## TASK TO CARRY OUT
Through the line with "りの外道ということなら納得の釣果だ。そのあと、不覚に" and starting from the first line, return the records below word for word, with pictures left out.
Segment Start: EXTRACTED DATA
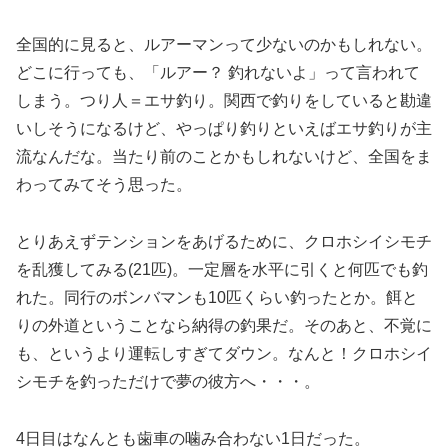
全国的に見ると、ルアーマンって少ないのかもしれない。
どこに行っても、「ルアー？ 釣れないよ」って言われて
しまう。つり人＝エサ釣り。関西で釣りをしていると勘違
いしそうになるけど、やっぱり釣りといえばエサ釣りが主
流なんだな。当たり前のことかもしれないけど、全国をま
わってみてそう思った。
とりあえずテンションをあげるために、クロホシイシモチ
を乱獲してみる(21匹)。一定層を水平に引くと何匹でも釣
れた。同行のボンバマンも10匹くらい釣ったとか。餌と
りの外道ということなら納得の釣果だ。そのあと、不覚に
も、というより運転しすぎてダウン。なんと！クロホシイ
シモチを釣っただけで夢の彼方へ・・・。
4日目はなんとも歯車の噛み合わない1日だった。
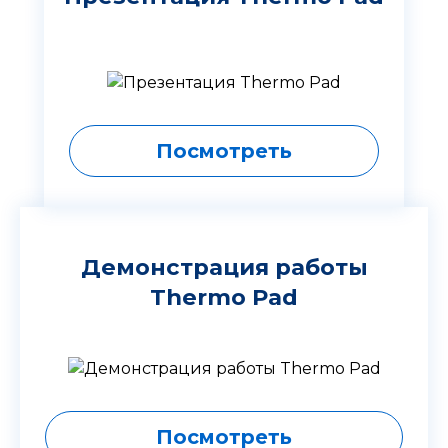
Посмотреть
Демонстрация работы
Thermo Pad
Посмотреть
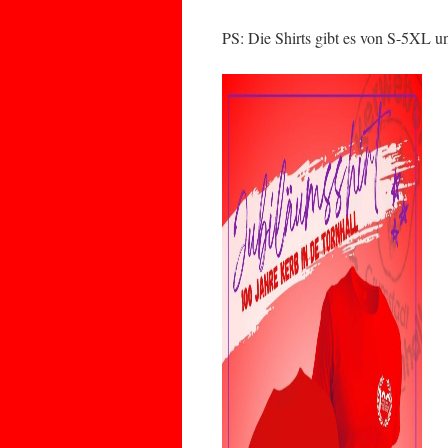
PS: Die Shirts gibt es von S-5XL 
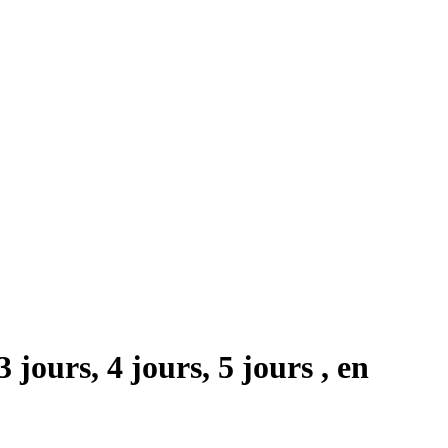
jours, 4 jours, 5 jours , en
Segment End: EXTRACTED DATA
## RESPONSE FOR THIS EXERCISE
全国的に見ると、ルアーマンって少ないのかもしれない。
どこに行っても、「ルアー？ 釣れないよ」って言われて
しまう。つり人＝エサ釣り。関西で釣りをしていると勘違
いしそうになるけど、やっぱり釣りといえばエサ釣りが主
流なんだな。当たり前のことかもしれないけど、全国をま
わってみてそう思った。
とりあえずテンションをあげるために、クロホシイシモチ
を乱獲してみる(21匹)。一定層を水平に引くと何匹でも釣
れた。同行のボンバマンも10匹くらい釣ったとか。餌と
りの外道ということなら納得の釣果だ。そのあと、不覚に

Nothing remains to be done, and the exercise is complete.